■ EXERCISE AIM
Find all lines in the listing that include the word "down", then copy them.

■ SOURCE MATERIAL
===
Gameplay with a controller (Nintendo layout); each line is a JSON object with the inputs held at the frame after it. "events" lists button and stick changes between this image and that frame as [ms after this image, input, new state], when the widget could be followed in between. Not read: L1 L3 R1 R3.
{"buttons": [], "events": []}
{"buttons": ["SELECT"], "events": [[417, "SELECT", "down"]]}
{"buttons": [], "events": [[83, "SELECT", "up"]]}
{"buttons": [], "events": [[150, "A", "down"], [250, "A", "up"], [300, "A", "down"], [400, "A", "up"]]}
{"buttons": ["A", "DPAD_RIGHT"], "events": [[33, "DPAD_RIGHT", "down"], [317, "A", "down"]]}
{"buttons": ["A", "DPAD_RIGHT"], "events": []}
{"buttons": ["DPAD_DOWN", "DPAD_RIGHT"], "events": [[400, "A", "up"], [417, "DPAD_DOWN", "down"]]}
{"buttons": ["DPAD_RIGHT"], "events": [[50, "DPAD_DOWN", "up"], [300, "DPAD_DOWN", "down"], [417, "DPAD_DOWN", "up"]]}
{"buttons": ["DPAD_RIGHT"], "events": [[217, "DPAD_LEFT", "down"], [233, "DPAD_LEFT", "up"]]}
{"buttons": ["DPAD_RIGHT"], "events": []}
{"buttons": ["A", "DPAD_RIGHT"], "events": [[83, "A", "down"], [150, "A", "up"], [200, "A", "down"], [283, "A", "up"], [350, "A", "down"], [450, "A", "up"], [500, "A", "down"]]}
===
■ TASK RESPONSE
{"buttons": ["SELECT"], "events": [[417, "SELECT", "down"]]}
{"buttons": [], "events": [[150, "A", "down"], [250, "A", "up"], [300, "A", "down"], [400, "A", "up"]]}
{"buttons": ["A", "DPAD_RIGHT"], "events": [[33, "DPAD_RIGHT", "down"], [317, "A", "down"]]}
{"buttons": ["DPAD_DOWN", "DPAD_RIGHT"], "events": [[400, "A", "up"], [417, "DPAD_DOWN", "down"]]}
{"buttons": ["DPAD_RIGHT"], "events": [[50, "DPAD_DOWN", "up"], [300, "DPAD_DOWN", "down"], [417, "DPAD_DOWN", "up"]]}
{"buttons": ["DPAD_RIGHT"], "events": [[217, "DPAD_LEFT", "down"], [233, "DPAD_LEFT", "up"]]}
{"buttons": ["A", "DPAD_RIGHT"], "events": [[83, "A", "down"], [150, "A", "up"], [200, "A", "down"], [283, "A", "up"], [350, "A", "down"], [450, "A", "up"], [500, "A", "down"]]}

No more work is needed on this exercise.